The subject of the lecture was “Recommendation Systems”. Andreas was partly responsible for turning Amazon into a very data driven culture, so I was very excited to work with him on this. It was a great experience — I learned a lot and hopefully the class did too. I thought I’d share some of the main points:
- Amazon makes 20-30% of its sales from recommendations. Only 16% of people go to Amazon with explicit intent to buy something
- The data that you collect matters much more than the algorithm you use. Amazon’s algorithm is essentially a large product-product correlation matrix for the past hour, but it works for them because hey collect so much data through user actions
- Many problems including shopping, targeted advertising, dating, finding events, etc. can be framed as recommendation problems
- Very important take away: find ways to collect as much user input as possible without being disruptive. People don’t train systems, they try to benefit themselves, but this is the best kind of training data
- There are a lot of different types of data that can train a system: votes, clicks, page-view time, purchases, tagging, adding a title — the user does these things anyway, and you can use the data
- A/B testing is an effective and underused way to learn about people. Simply by varying the way you phrase something, you can learn more about your users
- Very few systems now are combining metadata or content with collaborative filtering. The consensus in the class when discussing a music recommendation system was that this could be very effective
Much of the lecture was on frameworks for thinking about recommendations, algorithms and means of testing the quality, which don’t boil down to bullet points very easily.
Much of the time when I pick up a paper on recommendation systems, the sense is “given this set of data lets design an algorithm to make better predictions”. So I think that the overall message bears repeating — when thinking about recommendations or targeted content/advertising, the most important to think about is all the different things that people do on your site anyway: tagging, buying, titling, clicking, determine how much of that you can capture, and try some basic, quick-running algorithms.
May 29th, 2008 at 6:05 pm
I’ll warn you now, this is a shameless plug, but its on-topic.
SenseArray (http://sensearray.com/) is a commercial collaborative filter that, among other things, allows you to provide metadata both for users and items, and employs this metadata to “bootstrap” its recommendations.
May 29th, 2008 at 7:27 pm
Any light as to what tools amazon uses to analyze 1 hour of data?
“Amazon’s algorithm is essentially a large product-product correlation matrix for the past hour”
May 29th, 2008 at 11:58 pm
Very enlightening post. Recommendation systems could and should be used by more traditional companies such as banks, etc… but they are currently not comfortable with the type of transparency this might bring forth which is probably a rather shortsighted and fear-based decision. Any ideas on this topic?
May 30th, 2008 at 7:59 am
I don’t suppose anyone recorded the lecture? I’d love to hear it. (Or maybe a slide deck or similar?) I appreciate that there may well be reasons why that’s not possible but it would be great if it existed.
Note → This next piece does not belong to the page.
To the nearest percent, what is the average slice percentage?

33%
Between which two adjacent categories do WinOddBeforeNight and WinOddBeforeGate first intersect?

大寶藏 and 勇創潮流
June 5th, 2008 at 10:32 am
[…] Lessons on recommendation systems find ways to collect as much user input as possible without being disruptive. People don’t train systems, they try to benefit themselves, but this is the best kind of training data (tags: recommendation) […]
June 9th, 2008 at 2:02 pm
Toby, the http://weigend.com/teaching/stanford/ URL is broken.
I’ll second the query about a recording of the lecture.
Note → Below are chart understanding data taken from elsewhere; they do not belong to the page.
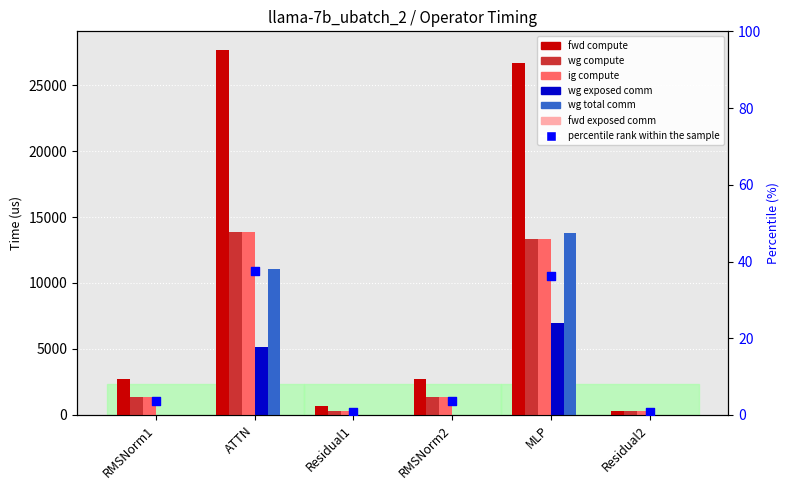

Is the value of ig compute at MLP greater than the value of fwd compute at ATTN?

No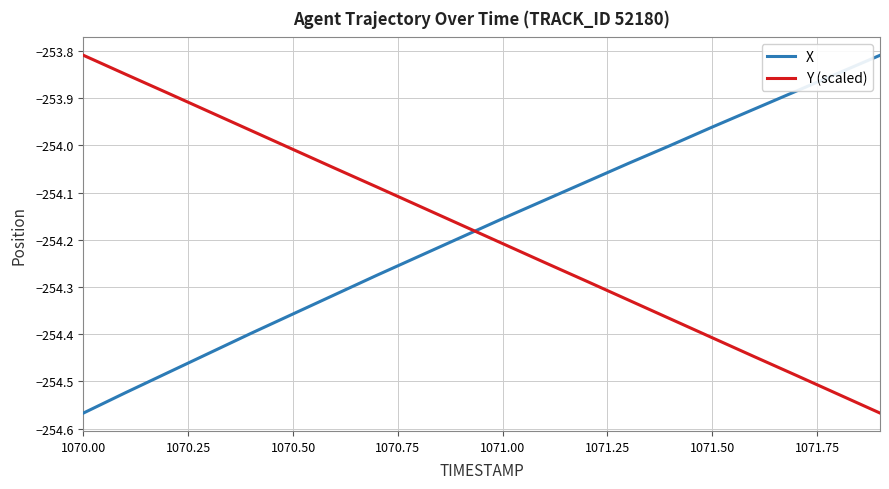

True or false: X and Y (scaled) intersect in this chart.

True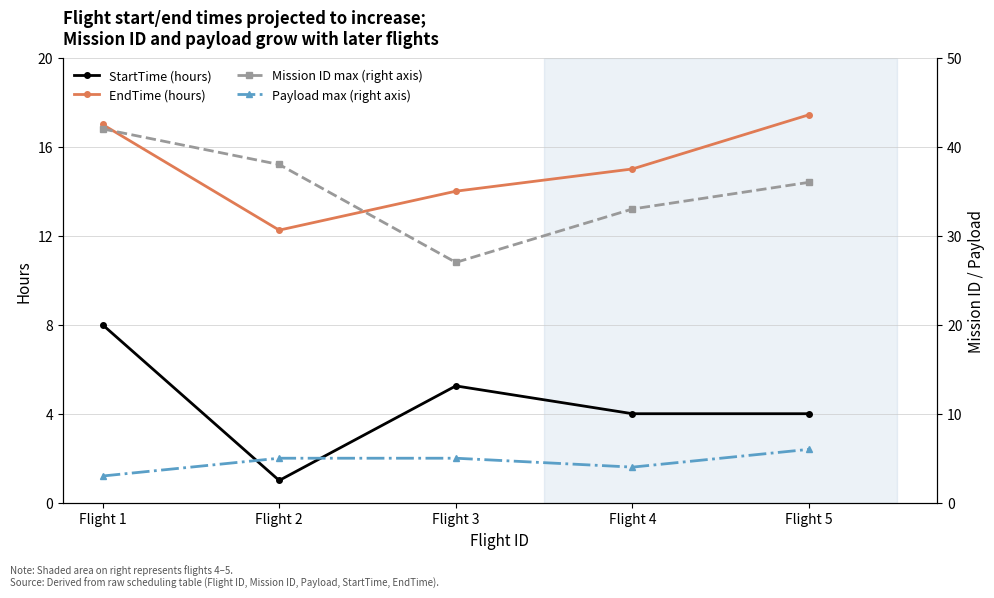

List the labels in order of EndTime (hours) value, largest first.

Flight 5, Flight 1, Flight 4, Flight 3, Flight 2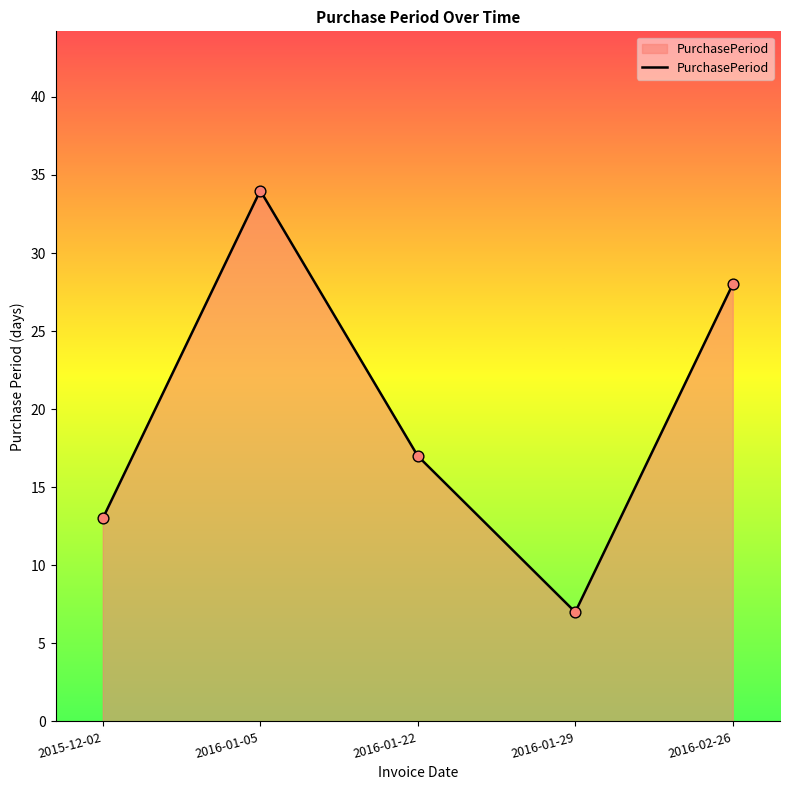

Which has a higher value, 2016-02-26 or 2015-12-02?

2016-02-26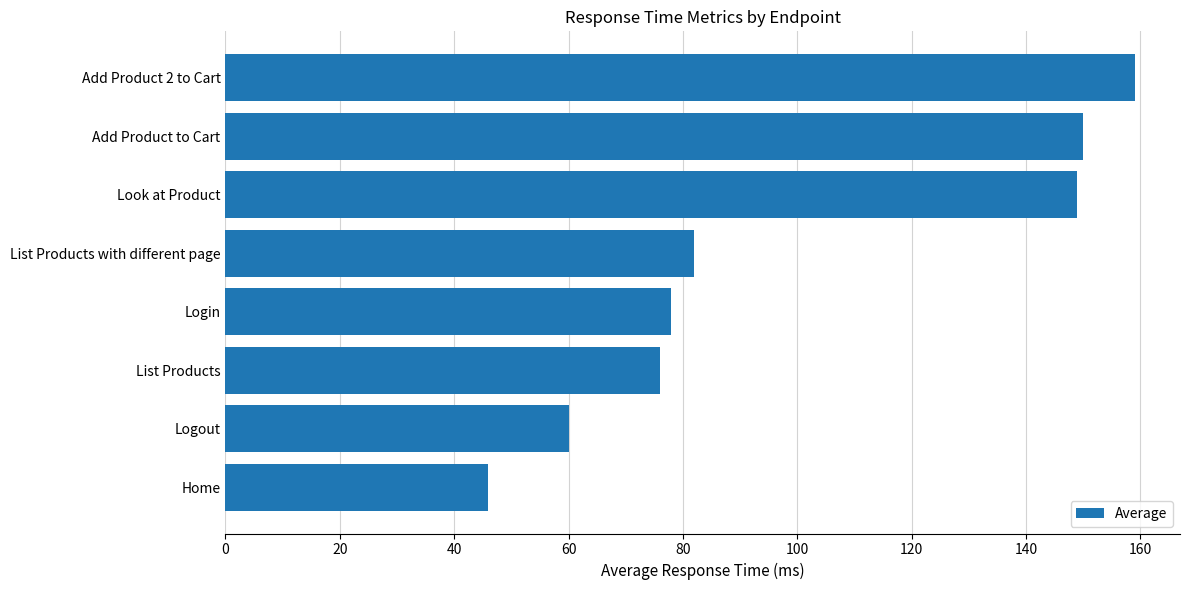

Reading bottom to top, list all the values displayed in this chart.

Home=46	Logout=60	List Products=76	Login=78	List Products with different page=82	Look at Product=149	Add Product to Cart=150	Add Product 2 to Cart=159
June 13th, 2008 at 5:16 am
[…] Did you know that Amazon makes 20-30% of it’s sales through recommendations? This and other valuable lessons on building recommendation systems can be found here. […]
July 13th, 2008 at 10:01 pm
It’s a very good lecture. Anyway, I want to know whether you can recommend any good python clustering api for a recommender system?
Thanks!
November 13th, 2008 at 12:05 pm
“Very few systems now are combining metadata or content with collaborative filtering. The consensus in the class when discussing a music recommendation system was that this could be very effective”
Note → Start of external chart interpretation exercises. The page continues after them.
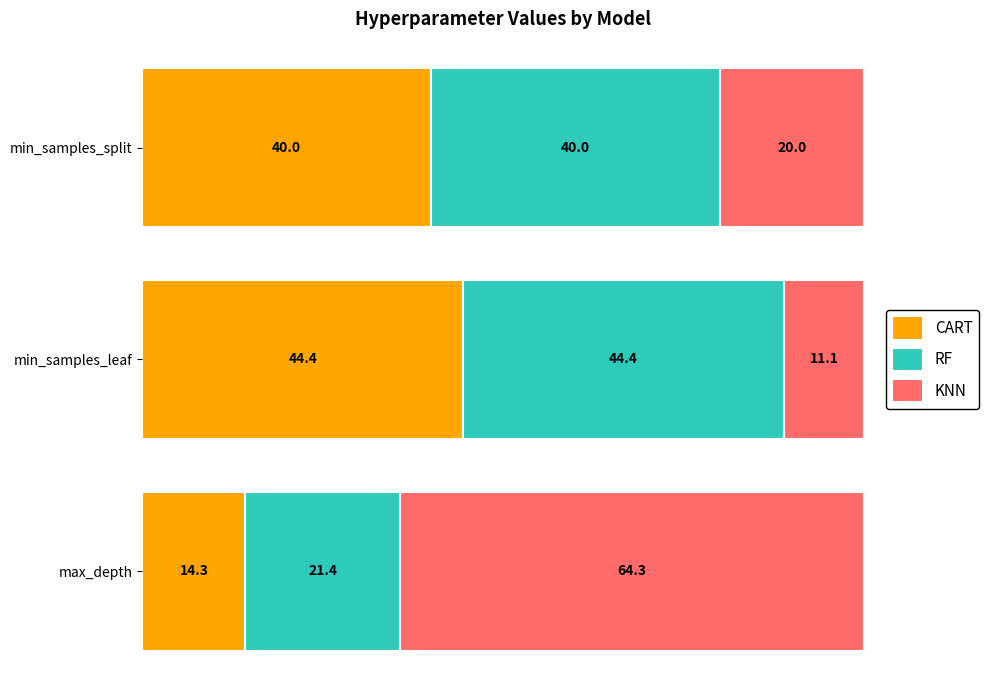

The CART series shows 14.0 at min_samples_split. True or false?

False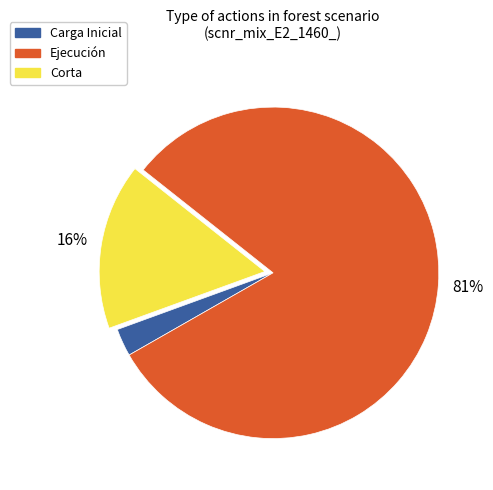

Combined, do Corta and Carga Inicial account for over 50%?

No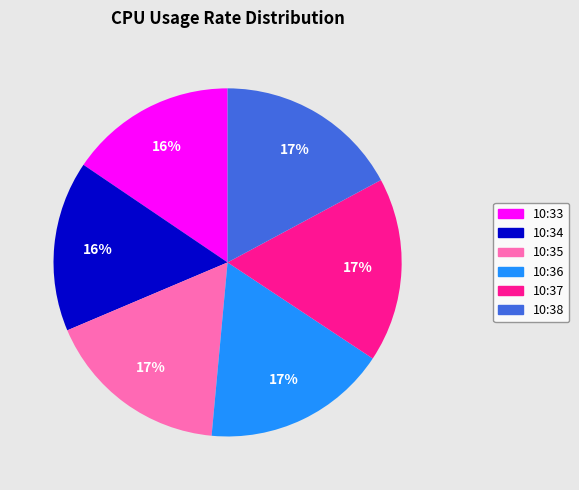

The 10:38 slice represents 17% of the pie. True or false?

True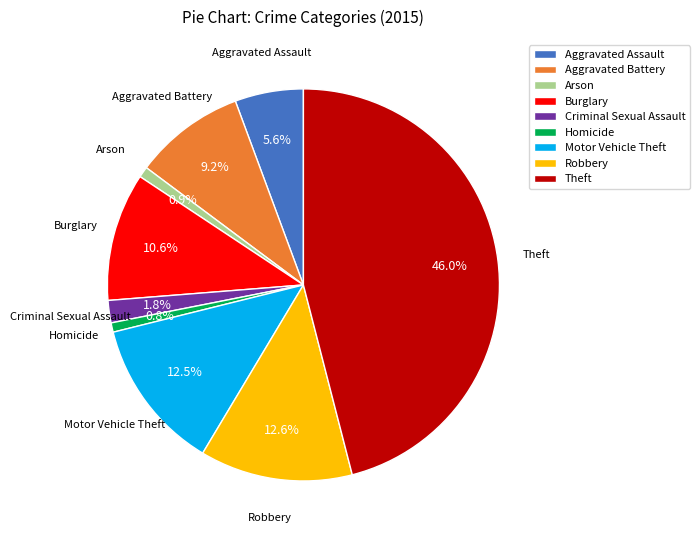

What percentage do Robbery and Motor Vehicle Theft together represent?

25.1%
Interesting! I’d say that most of the music rec. systems I know of are using any kind of (basic) combination of metadata (e.g. genre) and CF. Also, there are some work that combines audio content-based similarity, plus social behavior (either CF or social tagging).
Actually, there are some examples in the Music Recommendation Tutorial (ISMIR 2007) about how one can merge all these data sources:
http://www.slideshare.net/ocelma/music-recommendation-tutorial
Cheers, Oscar
November 6th, 2009 at 5:30 pm
cool pics
November 9th, 2009 at 11:54 pm
How do you implement “recommendation” for B2B side where you dont have that much data or input. Thanks & Best.
February 6th, 2010 at 10:45 pm
I am thinking the same. Occasionally I just do not comprehend how folk can believe you’re incorrect.